# Here are some of the things i have made.



## sullysmum




----------



## Maleighchi

I love the white sweater with roses and the hoodie! How super cute!!


----------



## ItZy BiTzY

Those are all beautiful! You do very nice handwork & sewing!


----------



## BABY BABS

you do some really nice work. thanks for sharing


----------



## mychiisqueen

Omg I wish I had even HALF of your talent.. I really like the hoodie with the word Love on it.. How is the love stuck on there is that embroidery (sorry if i am totally off I am not creative and it is sad)


----------



## Mexibeach

They are super cute! Do you have a pattern for that first sweater; or a book which has the pattern in? I love to knit little puppy sweaters...


----------



## sullysmum

Mexibeach said:


> They are super cute! Do you have a pattern for that first sweater; or a book which has the pattern in? I love to knit little puppy sweaters...


No patterns, they are all my own designs and are crocheted.

mychiisqueen, the love is an applique sewed on by hand. 

Thankyou for the nice comments ladies.


----------



## lacedolphin

I loveeee the harnesses and that white sweater is to die for!!!!


----------



## sullysmum

Thankyou.


----------



## BellaLina's Mom

Wow! You're quite talented. They are all beautiful outfits, especially the sweaters. I love the adorable harnesses.


----------



## Ciarra

Oh I love them all, I wish I could do things like that.


----------



## sullysmum

I just taught myself, but i am quite proud about what ive learned.


----------



## Beadbimbo

Too cute!  I love the sweaters with the bumpies! I haven't crocheted in years and years, but you're making me want to try it again. I should probably stick to my beadwork!


----------



## sullysmum

You could always do both!


----------



## Bri

those are so cute! wonderful job


----------



## melonypersians

awwww they are all so pretty. great job.


----------



## sullysmum

Thankyou.


----------



## pinkglitterybunny

you are very talented!! great job, wonderful designs  Xxxx


----------



## amy527

Omg those are so adorable!!! I seriously wish I could make things like that!! They're all simply amazing!! I knit but I haven't ventured much farther than scarves and hats! hahaha


----------



## sullysmum

Thankyou!


----------



## canadiandawn

Those are all gorgeous! I wish I could make stuff like that. I can only make Knifty Knitter sweaters.


----------



## sullysmum

Thanks...re kk, everyone has to start somewhere.


----------



## Rubyfox

Lovley jumpers Donna, I wish I could make things like that.


----------



## sullysmum

Thanks Julie!


----------



## bniles4

i am so jealous. i know how to knit but only skarfs. If you ever wanted to sell some let me know!


----------



## sullysmum

Thankyou,I have sold in uk and swapped some in usa as i made them size to order.I might do it again one day.


----------



## pinkglitterybunny

they are amazing!! well done!xx


----------



## KayC

Those sweaters are just to cute. You are very talented. I love the pink and white ones.


----------



## vviccles1

sullysmum said:


>


Donna,my dear! You are a rock star seamstress!:daisy:Your chis are divine.Your,clothing pieces are magnificent,I pray that I could buy them and have them shipped to the states.You never cease to amaze me of your many talents.

__________

Brief ->
Summarize the forum thread about handmade items in two sentences. The lines that come next are taken from a different source.

Stored data ->
__________

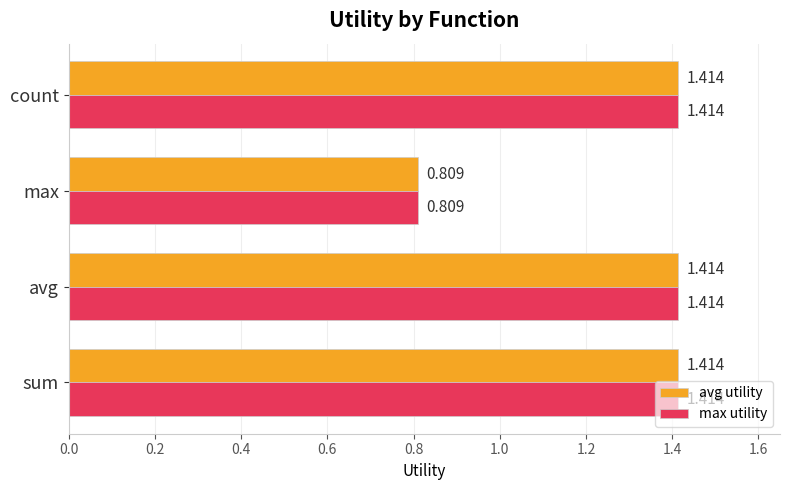

Where is avg utility nearest to the value 1?

max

__________

Written reply ->
In the forum thread, sullysmum shares some self-made items, and other members praise the work, especially the sweaters, the hoodie, and the harnesses. In replies, sullysmum explains that the pieces are crocheted from original designs without patterns, that the "Love" on the hoodie is an applique sewn on by hand, that the skills were self-taught, and that some items were sold in the UK and swapped in the USA.